Mataram, RNETnews – Selain dari Aliansi Jurnalis Independen (AJI) Mataram, kecaman kini datang dari Ikatan Jurnalis Televisi Indonesia (IJTI) Provinsi Nusa Tenggara Barat atas intimidasi berupa pemanggilan secara paksa oleh Polisi atas penulisan berita dugaan pungli di Polresta Mataram. 

IJTI NTB melalui ketuanya Hj.
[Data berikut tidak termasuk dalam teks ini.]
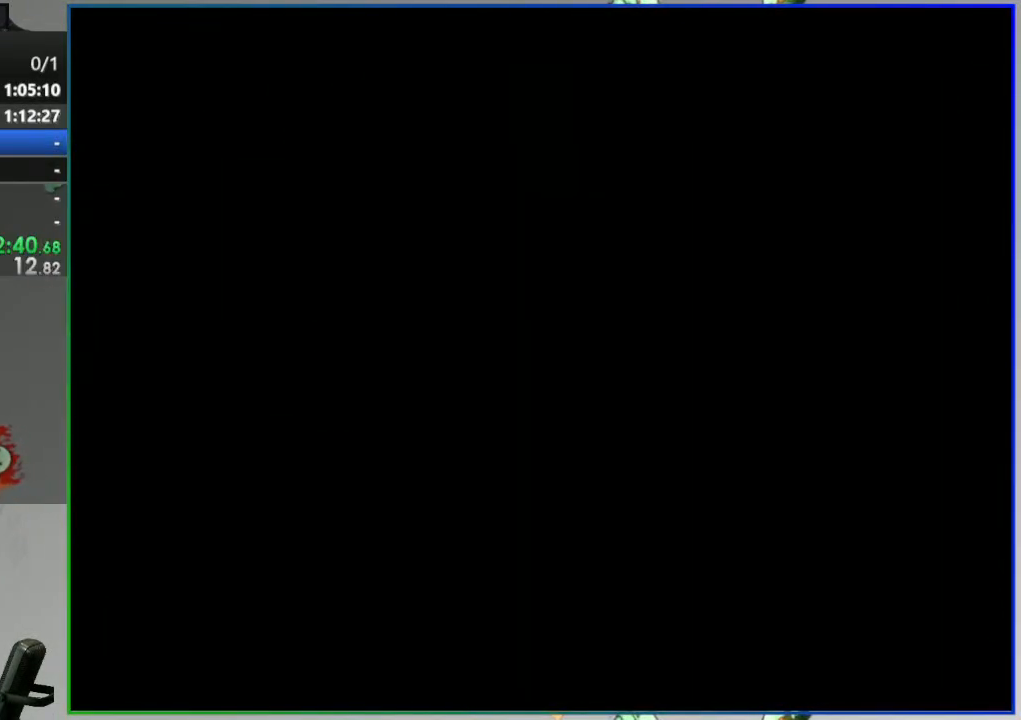
{"buttons": ["Y"], "events": []}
Sitti Faridha Andipatiroi bersikap tegas siap berada pada satu barisan bersama organisasi pers Aliansi Jurnalis Independen (AJI) Mataram, untuk membela kepentingan tiga wartawan yang melakukan tindakan intimidasi berupa pemanggilan secara paksa dari Polresta Mataram, dan Paminal Bid Propam Polda NTB. 
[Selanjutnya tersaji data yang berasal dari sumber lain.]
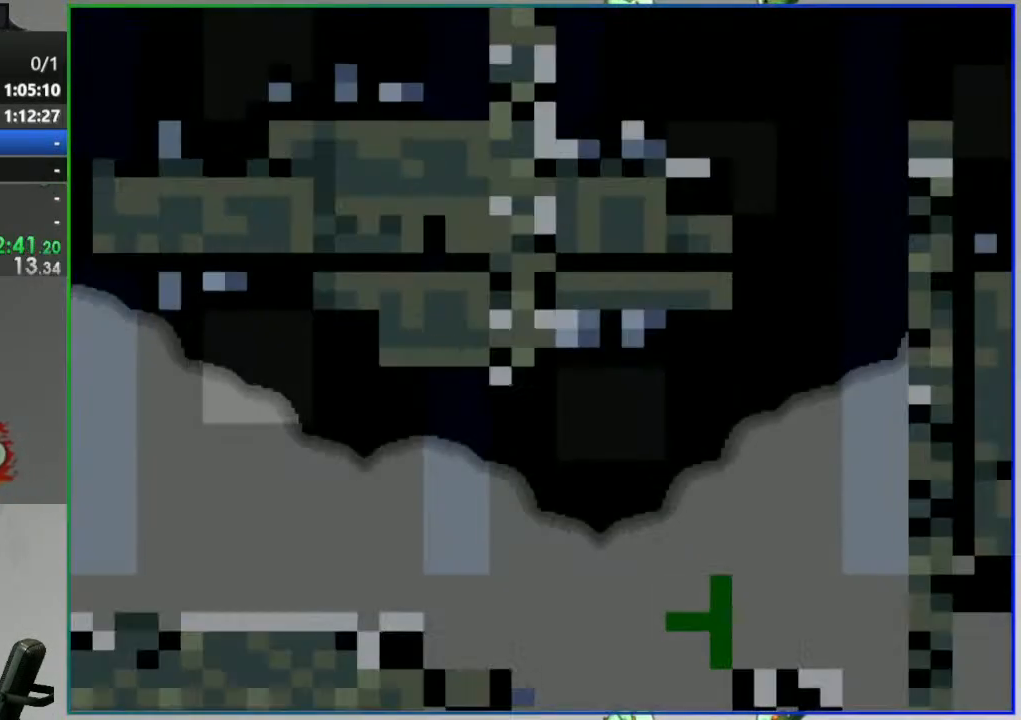
{"buttons": ["Y"], "events": [[333, "B", "down"], [417, "B", "up"]]}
Tak hanya pemanggilan permintaan untuk diintrogasi, tiga wartawan yang telah menulis berita dugaan pungutan liar (pungli) di lingkup Satuan Lalu Lintas Polresta Mataram itu juga diminta untuk menghapus berita yang telah termuat di medianya masing-masing.

Sebagaimana informasi yang beredar, tiga orang jurnalis media cetak dan online di Mataram dari viva.co.id, lombok.tribunnews.com, dan ntbsatu.com telah menerbitkan berita dugaan pungli oleh oknum anggota dari Unit Laka di Satlantas Polresta Mataram, sebagaimana sumber informasi dari korban dan bahkan telah terkonfirmasi oleh Kapolresta Mataram, Kombes Pol Mustafa. Dimana dalam berita tersebut memuat fakta, bahwa korban kecelakaan dimintai uang senilai Rp 1 juta hingga Rp 2,5 juta oleh Polisi dari Unit Laka, hanya sekedar untuk mendapatkan surat keterangan kecelakaan.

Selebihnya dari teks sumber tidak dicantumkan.